◆ WHAT THE EXERCISE ASKS
Return each line of the material verbatim.
###
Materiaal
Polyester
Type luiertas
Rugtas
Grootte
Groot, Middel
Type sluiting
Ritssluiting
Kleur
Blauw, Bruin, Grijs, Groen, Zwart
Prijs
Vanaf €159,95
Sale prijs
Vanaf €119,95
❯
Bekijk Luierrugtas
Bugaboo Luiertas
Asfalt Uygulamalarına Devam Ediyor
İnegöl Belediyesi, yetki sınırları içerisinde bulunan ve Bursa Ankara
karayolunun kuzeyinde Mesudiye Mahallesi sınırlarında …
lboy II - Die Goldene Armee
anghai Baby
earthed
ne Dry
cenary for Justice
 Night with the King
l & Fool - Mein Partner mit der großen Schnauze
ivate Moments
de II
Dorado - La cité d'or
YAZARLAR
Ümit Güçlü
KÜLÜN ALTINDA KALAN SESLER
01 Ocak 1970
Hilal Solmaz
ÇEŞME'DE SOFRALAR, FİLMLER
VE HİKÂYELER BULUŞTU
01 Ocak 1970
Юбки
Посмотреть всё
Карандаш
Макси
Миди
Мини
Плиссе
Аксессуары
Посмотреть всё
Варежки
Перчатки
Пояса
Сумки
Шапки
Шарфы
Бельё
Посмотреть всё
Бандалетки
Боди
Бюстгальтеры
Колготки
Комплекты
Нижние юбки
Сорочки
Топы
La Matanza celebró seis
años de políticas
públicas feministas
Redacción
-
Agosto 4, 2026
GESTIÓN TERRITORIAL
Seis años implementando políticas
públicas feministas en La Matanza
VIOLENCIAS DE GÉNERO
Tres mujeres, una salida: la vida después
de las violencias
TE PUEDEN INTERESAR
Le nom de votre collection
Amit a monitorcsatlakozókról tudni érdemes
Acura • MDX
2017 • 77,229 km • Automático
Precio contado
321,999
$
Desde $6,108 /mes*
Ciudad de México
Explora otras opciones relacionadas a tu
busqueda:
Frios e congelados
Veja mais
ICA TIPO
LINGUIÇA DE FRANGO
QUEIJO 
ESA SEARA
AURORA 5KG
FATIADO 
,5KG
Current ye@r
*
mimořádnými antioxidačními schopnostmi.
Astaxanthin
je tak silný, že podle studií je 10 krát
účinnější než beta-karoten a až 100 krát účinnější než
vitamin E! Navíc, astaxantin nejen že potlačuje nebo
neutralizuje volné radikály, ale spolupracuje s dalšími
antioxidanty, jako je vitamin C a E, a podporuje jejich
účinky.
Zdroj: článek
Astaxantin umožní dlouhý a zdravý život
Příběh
###
◆ ANSWER TO THIS TASK
Materiaal
Polyester
Type luiertas
Rugtas
Grootte
Groot, Middel
Type sluiting
Ritssluiting
Kleur
Blauw, Bruin, Grijs, Groen, Zwart
Prijs
Vanaf €159,95
Sale prijs
Vanaf €119,95
❯
Bekijk Luierrugtas
Bugaboo Luiertas
Asfalt Uygulamalarına Devam Ediyor
İnegöl Belediyesi, yetki sınırları içerisinde bulunan ve Bursa Ankara
karayolunun kuzeyinde Mesudiye Mahallesi sınırlarında …
lboy II - Die Goldene Armee
anghai Baby
earthed
ne Dry
cenary for Justice
 Night with the King
l & Fool - Mein Partner mit der großen Schnauze
ivate Moments
de II
Dorado - La cité d'or
YAZARLAR
Ümit Güçlü
KÜLÜN ALTINDA KALAN SESLER
01 Ocak 1970
Hilal Solmaz
ÇEŞME'DE SOFRALAR, FİLMLER
VE HİKÂYELER BULUŞTU
01 Ocak 1970
Юбки
Посмотреть всё
Карандаш
Макси
Миди
Мини
Плиссе
Аксессуары
Посмотреть всё
Варежки
Перчатки
Пояса
Сумки
Шапки
Шарфы
Бельё
Посмотреть всё
Бандалетки
Боди
Бюстгальтеры
Колготки
Комплекты
Нижние юбки
Сорочки
Топы
La Matanza celebró seis
años de políticas
públicas feministas
Redacción
-
Agosto 4, 2026
GESTIÓN TERRITORIAL
Seis años implementando políticas
públicas feministas en La Matanza
VIOLENCIAS DE GÉNERO
Tres mujeres, una salida: la vida después
de las violencias
TE PUEDEN INTERESAR
Le nom de votre collection
Amit a monitorcsatlakozókról tudni érdemes
Acura • MDX
2017 • 77,229 km • Automático
Precio contado
321,999
$
Desde $6,108 /mes*
Ciudad de México
Explora otras opciones relacionadas a tu
busqueda:
Frios e congelados
Veja mais
ICA TIPO
LINGUIÇA DE FRANGO
QUEIJO 
ESA SEARA
AURORA 5KG
FATIADO 
,5KG
Current ye@r
*
mimořádnými antioxidačními schopnostmi.
Astaxanthin
je tak silný, že podle studií je 10 krát
účinnější než beta-karoten a až 100 krát účinnější než
vitamin E! Navíc, astaxantin nejen že potlačuje nebo
neutralizuje volné radikály, ale spolupracuje s dalšími
antioxidanty, jako je vitamin C a E, a podporuje jejich
účinky.
Zdroj: článek
Astaxantin umožní dlouhý a zdravý život
Příběh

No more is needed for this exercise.